When they were vaccinated, the immune system’s reactivity against tumors did become elevated, the researchers reported. And as a result, their risk of developing new metastatic lesions was significantly reduced. Moderna’s cancer mRNA vaccine, which takes a different approach, similarly induced an immune response in solid tumors — work that also began years ago. And when they combined it with a checkpoint inhibitor, the therapy shrank tumors in six out of 20 patients.
Will her work bear fruit for cancer vaccines? Unlike the Moderna Biontech Covid vaccine, a cancer vaccine does not prevent cancer. Cancer vaccines will be used to treat otherwise untreatable cancers or as an adjunctive treatment.
There’s a key difference between how a vaccine would be used to treat cancers versus a vaccine that’s used for an infectious disease like COVID-19.
First, the mRNA vaccines for COVID-19 protect people from the virus. They’re prophylactic. But a cancer mRNA vaccine is an intervention (a treatment) given to patients with the hope that their immune systems would be activated in a way that would attack tumor cells.
Through their research, Pardi and others, including researchers whose work led to the development of the BioNTech and Moderna vaccines, Drew Weissman, MD, PhD, a professor of Infectious Diseases in the Perelman School of Medicine, and Katalin Karikó, PhD, an adjunct associate professor at Penn and a senior vice president at BioNTech, found that mRNA vaccines can not only prompt strong antibody responses to fight off invaders, like COVID-19, but also potent cytotoxic T cell responses.
That’s important because these T cells can kill cancer cells. They just need to be altered or motivated to do it. Think immunotherapy, like checkpoint inhibitors or chimeric antigen receptor (CAR) T cell therapy that engineers a patient’s own T cells to find and destroy cancer cells.
“A successful therapeutic cancer vaccine should induce strong T cell responses, particularly with CD8+ T cells, which have a known capacity to kill malignant cells,” said Pardi, who is currently leading studies to better understand mRNA vaccines to treat cancers, along with other diseases. Pardi was also a postdoctoral researcher in Weissman’s lab and a frequent collaborator with him and Karikó. “Therapeutic cancer vaccines would be given to cancer patients with the hope that those vaccine-induced cytotoxic T cells would clear tumor cells.”
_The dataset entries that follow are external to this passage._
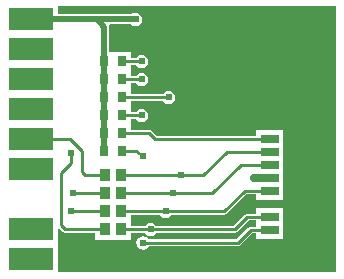
<source format=gtl>
G04 Layer_Physical_Order=1*
G04 Layer_Color=25308*
%FSLAX25Y25*%
%MOIN*%
G70*
G01*
G75*
%ADD10R,0.15000X0.07600*%
%ADD11R,0.03543X0.04134*%
%ADD12R,0.03150X0.03543*%
%ADD13R,0.05906X0.03150*%
%ADD14R,0.07874X0.05709*%
%ADD15C,0.01000*%
%ADD16C,0.02000*%
%ADD17C,0.02500*%
%ADD18C,0.02400*%
G36*
X211837Y388163D02*
X119000D01*
Y397200D01*
Y402707D01*
X119500Y402914D01*
X120707Y401707D01*
X121071Y401464D01*
X121500Y401378D01*
X121500Y401378D01*
X131571D01*
Y398933D01*
X143429D01*
Y401378D01*
X148103D01*
X148414Y400914D01*
X149142Y400428D01*
X150000Y400257D01*
X150858Y400428D01*
X151586Y400914D01*
X151897Y401378D01*
X178000D01*
X178000Y401378D01*
X178429Y401464D01*
X178793Y401707D01*
X182598Y405512D01*
X185150D01*
Y403559D01*
Y403425D01*
X183303D01*
X183303Y403425D01*
X182874Y403339D01*
X182510Y403096D01*
X182510Y403096D01*
X178535Y399121D01*
X149397D01*
X149086Y399586D01*
X148358Y400072D01*
X147500Y400243D01*
X146642Y400072D01*
X145914Y399586D01*
X145428Y398858D01*
X145257Y398000D01*
X145428Y397142D01*
X145914Y396414D01*
X146642Y395928D01*
X147500Y395757D01*
X148358Y395928D01*
X149086Y396414D01*
X149397Y396879D01*
X179000D01*
X179000Y396878D01*
X179429Y396964D01*
X179793Y397207D01*
X183768Y401182D01*
X185150D01*
Y399228D01*
X194055D01*
Y403559D01*
Y409709D01*
X185150D01*
Y407755D01*
X182134D01*
X181705Y407670D01*
X181341Y407427D01*
X181341Y407427D01*
X177535Y403621D01*
X151897D01*
X151586Y404086D01*
X150858Y404572D01*
X150000Y404743D01*
X149142Y404572D01*
X148414Y404086D01*
X148103Y403621D01*
X143429D01*
Y404933D01*
Y407378D01*
X153103D01*
X153414Y406914D01*
X154142Y406428D01*
X155000Y406257D01*
X155858Y406428D01*
X156586Y406914D01*
X156896Y407378D01*
X174500D01*
X174500Y407378D01*
X174929Y407464D01*
X175293Y407707D01*
X181760Y414174D01*
X185150D01*
Y412220D01*
X194055D01*
Y416551D01*
Y420882D01*
Y425213D01*
Y429543D01*
Y435693D01*
X185150D01*
Y433740D01*
X151847D01*
X150293Y435293D01*
X149929Y435536D01*
X149500Y435622D01*
X149500Y435622D01*
X143528D01*
Y437228D01*
Y439378D01*
X145104D01*
X145414Y438914D01*
X146142Y438428D01*
X147000Y438257D01*
X147858Y438428D01*
X148586Y438914D01*
X149072Y439642D01*
X149243Y440500D01*
X149072Y441358D01*
X148586Y442086D01*
X147858Y442572D01*
X147000Y442743D01*
X146142Y442572D01*
X145414Y442086D01*
X145104Y441622D01*
X143528D01*
Y443228D01*
Y445378D01*
X154104D01*
X154414Y444914D01*
X155142Y444428D01*
X156000Y444257D01*
X156858Y444428D01*
X157586Y444914D01*
X158072Y445642D01*
X158243Y446500D01*
X158072Y447358D01*
X157586Y448086D01*
X156858Y448572D01*
X156000Y448743D01*
X155142Y448572D01*
X154414Y448086D01*
X154104Y447622D01*
X143528D01*
Y449228D01*
Y451378D01*
X145104D01*
X145414Y450914D01*
X146142Y450428D01*
X147000Y450257D01*
X147858Y450428D01*
X148586Y450914D01*
X149072Y451642D01*
X149243Y452500D01*
X149072Y453358D01*
X148586Y454086D01*
X147858Y454572D01*
X147000Y454743D01*
X146142Y454572D01*
X145414Y454086D01*
X145104Y453622D01*
X143528D01*
Y455228D01*
Y457378D01*
X145104D01*
X145414Y456914D01*
X146142Y456428D01*
X147000Y456257D01*
X147858Y456428D01*
X148586Y456914D01*
X149072Y457642D01*
X149243Y458500D01*
X149072Y459358D01*
X148586Y460086D01*
X147858Y460572D01*
X147000Y460743D01*
X146142Y460572D01*
X145414Y460086D01*
X145104Y459622D01*
X143528D01*
Y461772D01*
X136179D01*
Y469953D01*
X136096Y470369D01*
X136415Y470869D01*
X143482D01*
X144142Y470428D01*
X145000Y470257D01*
X145858Y470428D01*
X146586Y470914D01*
X147072Y471642D01*
X147243Y472500D01*
X147072Y473358D01*
X146586Y474086D01*
X145858Y474572D01*
X145000Y474743D01*
X144142Y474572D01*
X143482Y474131D01*
X119000D01*
Y476837D01*
X211837D01*
Y388163D01*
D02*
G37*
D10*
X110000Y422500D02*
D03*
Y432500D02*
D03*
Y442500D02*
D03*
Y452500D02*
D03*
Y462500D02*
D03*
Y472500D02*
D03*
Y402500D02*
D03*
Y392500D02*
D03*
D11*
X134843Y402500D02*
D03*
X140157D02*
D03*
X134843Y408500D02*
D03*
X140157D02*
D03*
X134843Y414500D02*
D03*
X140157D02*
D03*
X134843Y420500D02*
D03*
X140157D02*
D03*
D12*
X140453Y440500D02*
D03*
X134547D02*
D03*
X140453Y446500D02*
D03*
X134547D02*
D03*
X140453Y452500D02*
D03*
X134547D02*
D03*
X140453Y458500D02*
D03*
X134547D02*
D03*
X140453Y428500D02*
D03*
X134547D02*
D03*
X140453Y434500D02*
D03*
X134547D02*
D03*
D13*
X189602Y432618D02*
D03*
Y428287D02*
D03*
Y423957D02*
D03*
Y419626D02*
D03*
Y415295D02*
D03*
Y410964D02*
D03*
Y406634D02*
D03*
Y402303D02*
D03*
D14*
X167161Y447067D02*
D03*
X199839D02*
D03*
Y392933D02*
D03*
X167161D02*
D03*
D15*
X140453Y428500D02*
X145000D01*
X147500Y427000D01*
X140453Y434500D02*
X149500D01*
X151382Y432618D01*
X189602D01*
X140453Y440500D02*
X147000D01*
X140157Y402500D02*
X150000D01*
X140453Y446500D02*
X140953Y446000D01*
X140453Y452500D02*
X147000D01*
X140453Y458500D02*
X147000D01*
X140953Y446000D02*
X141453Y446500D01*
X156000D01*
X183303Y402303D02*
X189602D01*
X150000Y402500D02*
X178000D01*
X182134Y406634D01*
X189602D01*
X140157Y408500D02*
X174500D01*
X181295Y415295D01*
X189602D01*
X140157Y414500D02*
X170500D01*
X179957Y423957D01*
X189602D01*
X167500Y420500D02*
X175287Y428287D01*
X189602D01*
X140157Y420500D02*
X167500D01*
X179000Y398000D02*
X183303Y402303D01*
X147500Y398000D02*
X179000D01*
X128000Y420500D02*
X134843D01*
X110000Y432500D02*
X123000D01*
X123500Y408500D02*
X134843D01*
X121500Y402500D02*
X134843D01*
X120000Y404000D02*
X121500Y402500D01*
X127000Y421500D02*
X128000Y420500D01*
X127000Y421500D02*
Y428500D01*
X123000Y432500D02*
X127000Y428500D01*
X124000Y414500D02*
X134843D01*
X120000Y404000D02*
Y421199D01*
X123500Y424699D01*
Y428000D01*
D16*
X134547Y428500D02*
Y434500D01*
Y440500D01*
Y446500D01*
Y452500D01*
Y458500D01*
Y469953D01*
X132000Y472500D02*
X134547Y469953D01*
X110000Y472500D02*
X132000D01*
X189602Y410964D02*
X194965D01*
X195000Y411000D01*
X132000Y472500D02*
X145000D01*
D17*
X184500Y419500D02*
X189476D01*
D18*
X147500Y427000D02*
D03*
X147000Y440500D02*
D03*
X150000Y402500D02*
D03*
X147000Y452500D02*
D03*
Y458500D02*
D03*
X156000Y446500D02*
D03*
X147500Y398000D02*
D03*
X155000Y408500D02*
D03*
X157500Y414500D02*
D03*
X160000Y420500D02*
D03*
X123500Y408500D02*
D03*
Y428000D02*
D03*
X124000Y414500D02*
D03*
X195000Y411000D02*
D03*
X184500Y419500D02*
D03*
X145000Y472500D02*
D03*
M02*

</source>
One example is an mRNA vaccine that targets proteins called neoantigens on a tumor to fight it. A neoantigen is a new protein that forms on cancer cells when certain mutations occur in tumor DNA.
“It’s a promising group of cancer antigens to keep exploring,” Pardi said.
This brings us to "Precision Medicine"
According to the Precision Medicine Initiative, precision medicine is "an emerging approach for disease treatment and prevention that takes into account individual variability in genes, environment, and lifestyle for each person." This approach will allow doctors and researchers to predict more accurately which treatment and prevention strategies for a particular disease will work in which groups of people. It is in contrast to a one-size-fits-all approach, in which disease treatment and prevention strategies are developed for the average person, with less consideration for the differences between individuals.
Getting Personal
The biggest challenge in developing these types of mRNA vaccines for cancer, though, is just how personal it has to be. The majority of everyone’s tumor neoantigens are specific to them.
It can’t be a catch-all approach like other vaccines — it needs to be personalized, much like CAR T cell therapy, which requires taking a patient’s own T cells, engineering them to seek out a specific antigen on a tumor cell, and then infusing them back in to find and kill them.
“That’s why we need a vaccine technology that is flexible and potent, such as the mRNA technology used for COVID-19,” Pardi said. “It could be developed to give us personalized neoantigen vaccines.”
A similar vaccine for metastatic prostate cancer known as sipuleucel-T (Provenge) stimulates an immune response to prostatic acid phosphatase, or PAP, an antigen present on most prostate cancers. While it’s not mRNA technology, it is customized for each patient and been shown in clinical trials to increase the survival of men with hormone refractory metastatic prostate cancer by about four months.
So far, it’s the only one approved by the U.S. Food and Drug Administration.